◆ Aim of the task
How many lines in the rows below contain the exact string "exactly"? Reply with the number only.

◆ Supplied data
## START

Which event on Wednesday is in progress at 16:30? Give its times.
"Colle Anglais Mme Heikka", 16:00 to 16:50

## END
## START

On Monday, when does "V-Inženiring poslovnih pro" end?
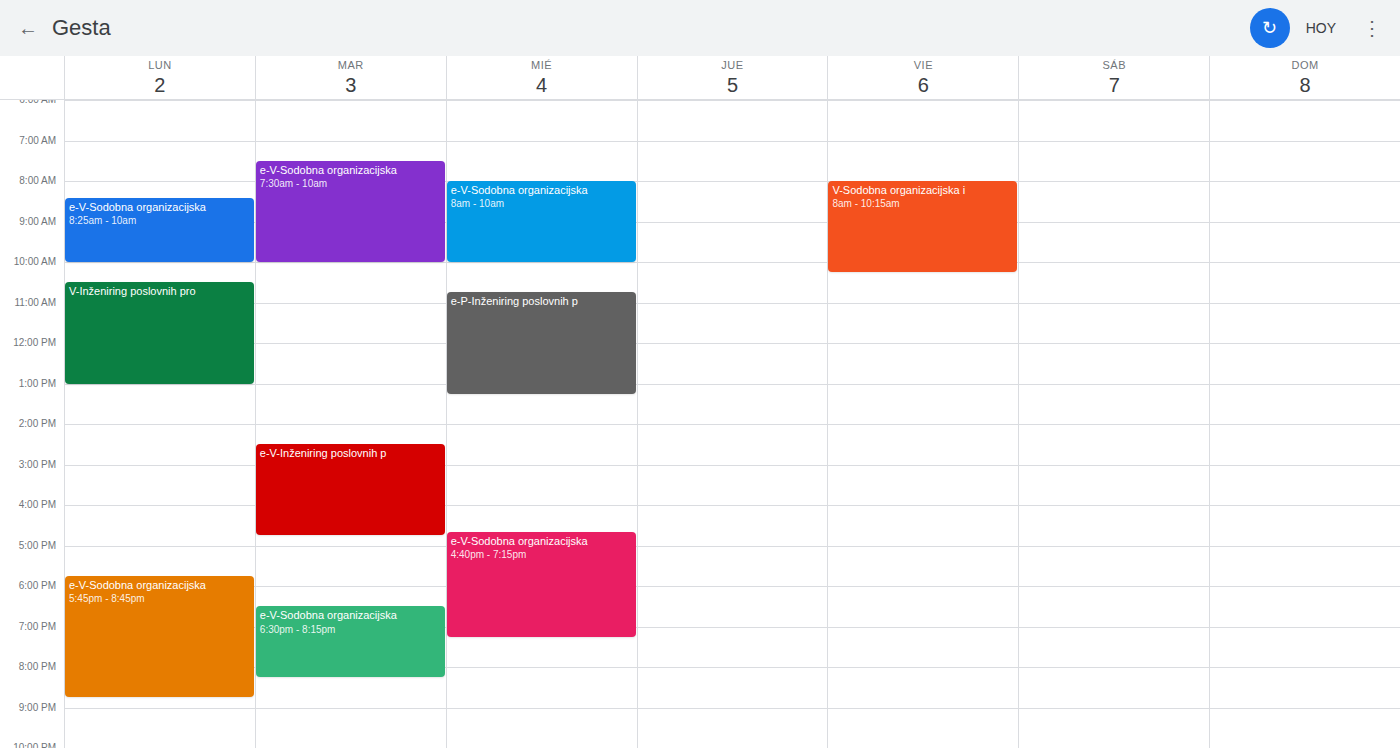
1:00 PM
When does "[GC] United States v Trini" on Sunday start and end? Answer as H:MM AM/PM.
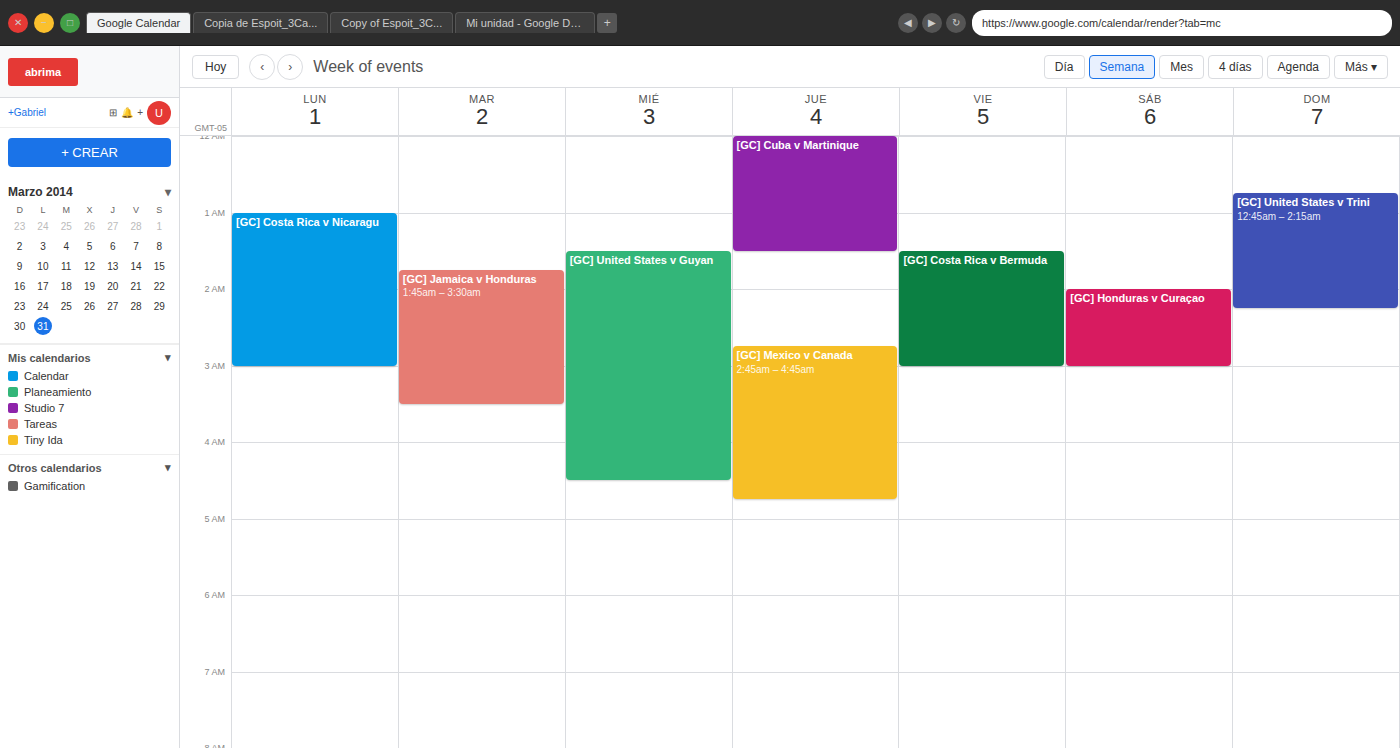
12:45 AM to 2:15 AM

## END
## START

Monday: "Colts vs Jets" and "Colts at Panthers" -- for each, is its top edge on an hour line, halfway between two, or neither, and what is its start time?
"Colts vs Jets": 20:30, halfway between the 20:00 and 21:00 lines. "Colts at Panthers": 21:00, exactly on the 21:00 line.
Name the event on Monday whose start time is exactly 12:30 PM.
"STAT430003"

## END

◆ Written solution
2